--- Page text ---
· · · ·

Bug 1375661

Summary: entrypoint script name 'init' causes debian images to mount /run as tmpfs
Product: [Fedora] Fedora Reporter: Ulf Seltmann <ulf.seltmann>
Component: oci-systemd-hookAssignee: Mrunal Patel <mpatel>
Status: CLOSED NOTABUG QA Contact: Fedora Extras Quality Assurance <extras-qa>
Severity: unspecified Docs Contact:
Priority: unspecified    
Version: 24CC: adimania, admiller, amurdaca, dwalsh, ichavero, jcajka, jchaloup, lsm5, marianne, miminar, nalin, ppyy, riek, ulf.seltmann, vbatts
Target Milestone: ---   
Target Release: ---   
Hardware: Unspecified   
OS: Unspecified   
Whiteboard:
Fixed In Version: Doc Type: If docs needed, set a value
Doc Text:
Story Points: ---
Clone Of: Environment:
Last Closed: 2016-10-18 15:08:55 UTC Type: Bug
Regression: --- Mount Type: ---
Documentation: --- CRM:
Verified Versions: Category: ---
oVirt Team: --- RHEL 7.3 requirements from Atomic Host:
Cloudforms Team: --- Target Upstream Version:

Description Ulf Seltmann 2016-09-13 15:44:51 UTC
When using entrypoint=/init (from Dockerfile) /run is mounted by default as a tmpfs which interferes with custom mounts like /var/run/mysqld which points to /run/mysqld.

· · · ·

--- Supplied information ---
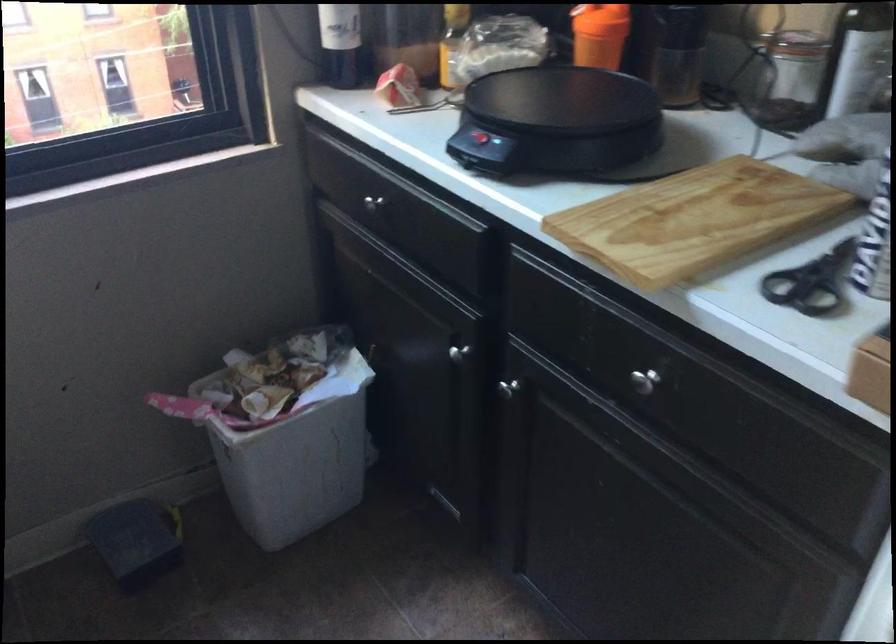
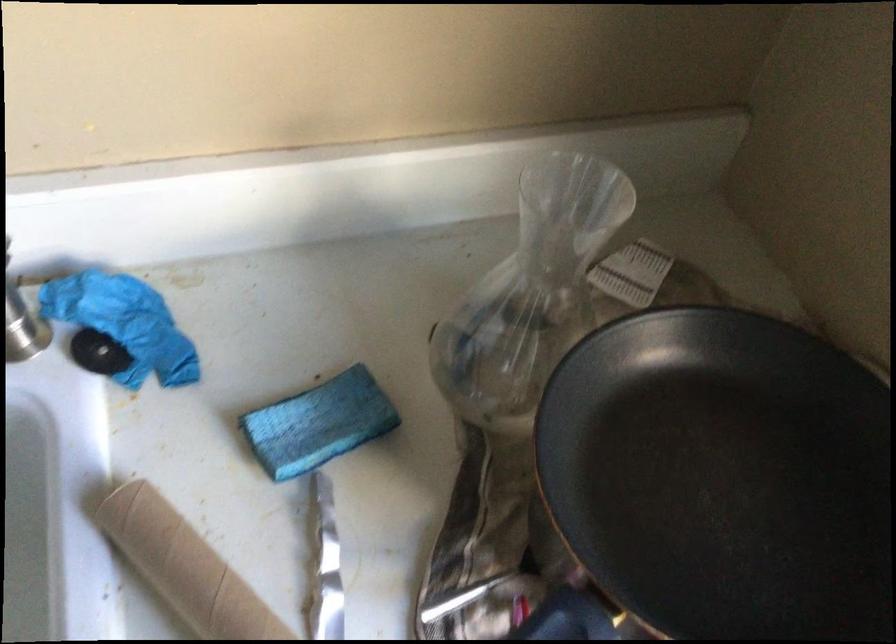
The images are taken continuously from a first-person perspective. In which direction is your viewpoint rotating?

The camera rotated toward left-down.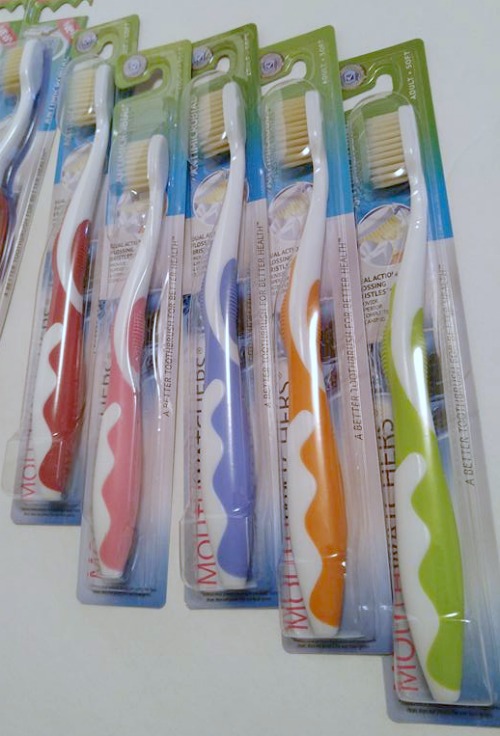
Identify the location of toothbrush handle. (61, 353), (3, 208), (124, 486), (230, 473), (300, 498), (406, 531).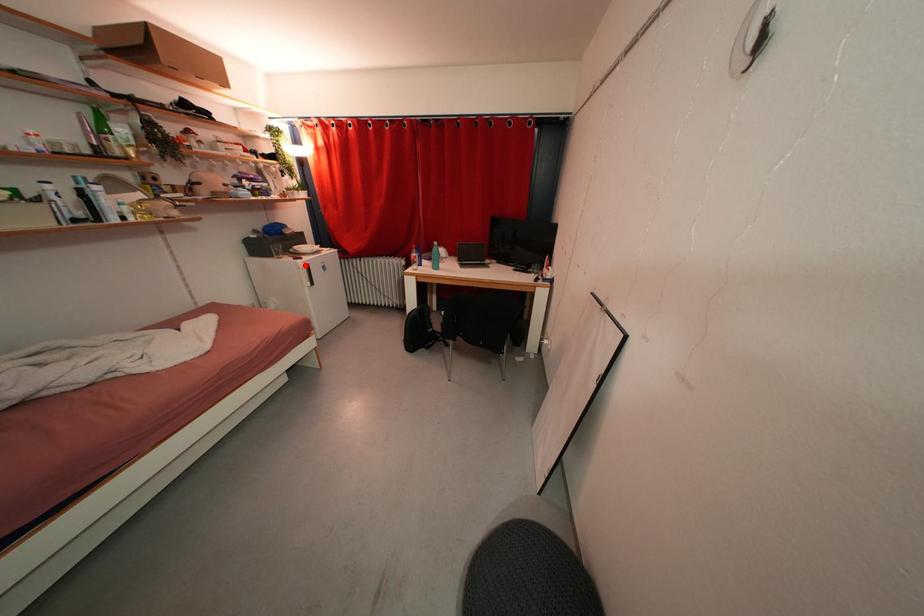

· · · ·

--- Required action 1 ---
Reproduce the stretch of the bug report from "Description Ulf Seltmann" through "points to /run/mysqld.".
--- Required action 2 ---
Summarize the bug report in two sentences.
--- Required action 3 ---
Which component is the bug report filed against?
Rely only on the bug report for your answers.

--- Answer 1 ---
Description Ulf Seltmann 2016-09-13 15:44:51 UTC
When using entrypoint=/init (from Dockerfile) /run is mounted by default as a tmpfs which interferes with custom mounts like /var/run/mysqld which points to /run/mysqld.

--- Answer 2 ---
Bug 1375661, filed against Fedora's oci-systemd-hook component, reports that using the entrypoint script name /init causes Debian images to mount /run as a tmpfs by default. This interferes with custom mounts such as /var/run/mysqld, which points to /run/mysqld, and the bug was closed as NOTABUG.

--- Answer 3 ---
oci-systemd-hook